R$50 mil e R$5 mil: Tesouro, CDB ou poupança?
Escolher onde deixar a reserva de emergência exige mais do que buscar uma aplicação de resgate rápido e maior rendimento. Liquidez e retorno são importantes, mas também é preciso considerar risco, valor da aplicação e o perfil do investidor. O lançamento do Tesouro Reserva chamou a atenção por reuni
Escolher onde deixar a reserva de emergência exige mais do que buscar uma aplicação de resgate rápido e maior rendimento. Liquidez e retorno são importantes, mas também é preciso considerar risco, valor da aplicação e o perfil do investidor.
O lançamento do Tesouro Reserva chamou a atenção por reunir características importantes para uma reserva de emergência. O título funciona 24 horas por dia, sete dias por semana, permitindo resgate a qualquer momento. O retorno acompanha 100% da taxa Selic. É a opção mais segura, com garantia do Tesouro Nacional, e não tem oscilação de preço ou taxa, servindo para qualquer perfil de investidor.
Apesar de inovador como título público, o Tesouro Reserva não é pioneiro em todas essas características. O resgate 24/7 já existe em alguns CDBs e na Poupança. O retorno de 100% da Selic é próximo ao que CDBs oferecem atrelados ao CDI. CDBs e Poupança também não têm oscilação de preço e taxa.
Simulação para R$ 50 mil em um ano
Considerando uma taxa Selic constante de 14,5% ao ano, a simulação da XP Investimentos mostra os seguintes resultados líquidos: Tesouro Reserva renderia 12,15%, totalizando R$ 56.070. Um CDB que rende 100% do CDI teria rentabilidade líquida de 12,30%, totalizando R$ 56.163. A Poupança renderia 6,17%, totalizando R$ 53.085.
Para uma aplicação de R$ 50 mil, os custos fazem diferença. O Tesouro Reserva tem isenção de taxa de custódia para aplicações de até R$ 10 mil. Acima disso, a taxa é de 0,20% ao ano, custo que CDBs não têm. A diferença ainda é pequena, de menos de R$ 100 por ano, mas tende a aumentar com o tempo.

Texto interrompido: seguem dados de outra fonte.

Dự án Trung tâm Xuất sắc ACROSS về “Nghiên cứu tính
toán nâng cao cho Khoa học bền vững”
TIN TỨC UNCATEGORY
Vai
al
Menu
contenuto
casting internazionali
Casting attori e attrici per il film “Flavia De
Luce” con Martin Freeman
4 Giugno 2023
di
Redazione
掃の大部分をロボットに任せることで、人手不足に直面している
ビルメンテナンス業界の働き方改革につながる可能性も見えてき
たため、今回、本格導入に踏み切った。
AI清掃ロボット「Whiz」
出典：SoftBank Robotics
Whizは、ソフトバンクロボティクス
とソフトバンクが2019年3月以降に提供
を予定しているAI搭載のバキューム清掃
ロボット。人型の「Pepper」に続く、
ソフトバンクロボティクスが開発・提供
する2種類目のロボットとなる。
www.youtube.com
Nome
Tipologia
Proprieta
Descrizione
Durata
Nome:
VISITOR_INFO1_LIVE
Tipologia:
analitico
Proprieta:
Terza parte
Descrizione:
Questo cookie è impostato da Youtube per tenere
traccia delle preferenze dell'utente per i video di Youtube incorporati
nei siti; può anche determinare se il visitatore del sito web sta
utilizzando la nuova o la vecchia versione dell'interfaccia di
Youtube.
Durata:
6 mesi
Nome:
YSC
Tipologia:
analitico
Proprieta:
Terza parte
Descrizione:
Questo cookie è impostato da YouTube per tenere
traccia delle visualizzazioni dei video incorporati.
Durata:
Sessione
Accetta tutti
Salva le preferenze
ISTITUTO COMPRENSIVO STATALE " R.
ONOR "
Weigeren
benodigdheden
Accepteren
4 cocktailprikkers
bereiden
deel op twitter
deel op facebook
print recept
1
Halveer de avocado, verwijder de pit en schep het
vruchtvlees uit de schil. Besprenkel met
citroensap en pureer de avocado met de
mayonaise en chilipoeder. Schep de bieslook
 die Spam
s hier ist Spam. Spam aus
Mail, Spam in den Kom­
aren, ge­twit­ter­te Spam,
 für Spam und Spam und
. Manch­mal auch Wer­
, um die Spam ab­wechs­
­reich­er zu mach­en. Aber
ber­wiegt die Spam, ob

A Poupança perde na disputa, com R$ 3 mil a menos em um ano. Mesmo com a cobrança de Imposto de Renda sobre o retorno do CDB e do Tesouro Reserva, a rentabilidade da Poupança, isenta de IR, fica em desvantagem. A alíquota de IR aplicada na simulação é de 15% sobre o rendimento, válida para aplicações acima de dois anos.
Simulação para R$ 5 mil em um ano
Com a mesma taxa Selic de 14,5% ao ano, a simulação mostra: Tesouro Reserva renderia 12,30%, totalizando R$ 5.616. Um CDB de 100% do CDI teria o mesmo resultado, R$ 5.616. A Poupança renderia 6,17%, totalizando R$ 5.308.
A diferença entre Tesouro Reserva e CDB desaparece em valores absolutos. Como o valor está abaixo do limite de R$ 10 mil, a taxa de custódia não é cobrada, e a rentabilidade dos dois ativos é praticamente a mesma. A Poupança continua perdendo, com cerca de R$ 300 a menos no ano.
A Poupança possui uma “data de aniversário” que marca a liberação do retorno, geralmente 30 dias após o depósito. Se o recurso for retirado antes dessa data, não há crédito de rendimentos no período. Nos demais produtos, a remuneração é proporcional ao tempo de aplicação, contabilizando todos os dias úteis.
Onde o Tesouro Reserva se diferencia
O rendimento do Tesouro Reserva e do CDB são equivalentes. A diferença está nos fundamentos. O Tesouro Reserva mantém a lógica do Tesouro Selic, acompanhando a taxa básica de juros, mas elimina o ruído do horário de resgate. A liquidez 24 horas rompe com a lógica de janela bancária. Embora existam CDBs 24/7, a maior parte ainda oferece resgates no mesmo dia ou no dia útil seguinte, dentro do horário comercial.
Outro ponto é o risco. O Tesouro Reserva tem a garantia de pagamento do Tesouro Nacional, o menor risco de crédito da economia brasileira. No CDB, o risco está associado ao banco emissor. O certificado tem a garantia do Fundo Garantidor de Créditos (FGC), que cobre até R$ 250 mil por CPF por instituição, mas não é o mesmo que a garantia da União.
Atualmente, o Tesouro Reserva está restrito à distribuição pelo Banco do Brasil. Somente clientes com conta no banco estatal conseguem comprar. O Tesouro Nacional afirmou que pretende levar o título para mais instituições financeiras nos próximos meses.